Rady, 34, has subscribed to the philosophy since 2006 and is unequivocal: Inbox Zero saved his career.
"There's no doubt in my mind that my career would be nowhere near where it is now if I had not done this or something like it. I needed to make a big change," he said.
Rady, who says he has a terrible memory and was disorganized, had just gotten a job as a consultant and was overwhelmed by the logistics of arranging meetings with clients and managing travel itineraries, in addition to the programming he was doing. His email was a central problem.
"I couldn't handle it," he said. "I had to get organized, or I would have been fired."
He went on to excel at his career and to write a book and teach classes on the side.
"A lot of people think it's impossible," Rady said of regularly reducing his inbox to zero. "I get the reaction sometimes, 'Why would you take the time to do that?' The whole reason I do it is to save time."
The basic idea of Inbox Zero is to use the inbox as a triage space for doing something with email, not as a repository. With a new email, you might delete it or move it to a folder.

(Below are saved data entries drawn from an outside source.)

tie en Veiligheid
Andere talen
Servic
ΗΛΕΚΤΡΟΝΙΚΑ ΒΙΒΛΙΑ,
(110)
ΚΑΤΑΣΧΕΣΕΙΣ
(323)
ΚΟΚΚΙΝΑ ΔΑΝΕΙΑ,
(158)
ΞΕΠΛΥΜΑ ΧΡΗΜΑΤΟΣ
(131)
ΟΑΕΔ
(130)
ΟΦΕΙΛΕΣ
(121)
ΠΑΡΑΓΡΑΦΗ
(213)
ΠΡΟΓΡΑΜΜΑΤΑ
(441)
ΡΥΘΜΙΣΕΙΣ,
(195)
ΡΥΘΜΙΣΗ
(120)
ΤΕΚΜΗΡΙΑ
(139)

The point is to act on email as you "process" it in batches. Leaving messages in the inbox is frowned upon.
So Inbox Zero doesn't mean you don't keep old emails, it means they're not in your inbox where they're a constant energy- and attention-sucking distraction.
As InboxZero.com says, "That zero? It's not how many messages are in your inbox — it's how much of your own brain is in that inbox. Especially when you don't want it to be."
Inbox Zero is not particularly new, especially among productivity gurus. Its origin is attributed to Merlin Mann, founder of productivity website 43Folders.com, who, in turn, cites inspiration from David Allen, author of the book Getting Things Done.
Productivity consultant Jan Wencel, founder of Life Contained, is a strict adherent to Inbox Zero, but she doesn't push it on her clients.
"I advocate finding a rhythm that works for them, and that's not always an Inbox Zero," she said.
The system's deeper benefits go to the root of our most basic emotions: fear, anxiety, trust, control. They are the feelings that a jammed inbox can create and a better system for dealing with email can alleviate.
"I think for a lot of people it is emotional," Wencel said. "When they open their inbox, they hold their breath."
Not Rady; not anymore. Once a slave to email, he's now master of it.
"I would say it's almost purely an emotional tool," he said. "That's almost entirely the benefit."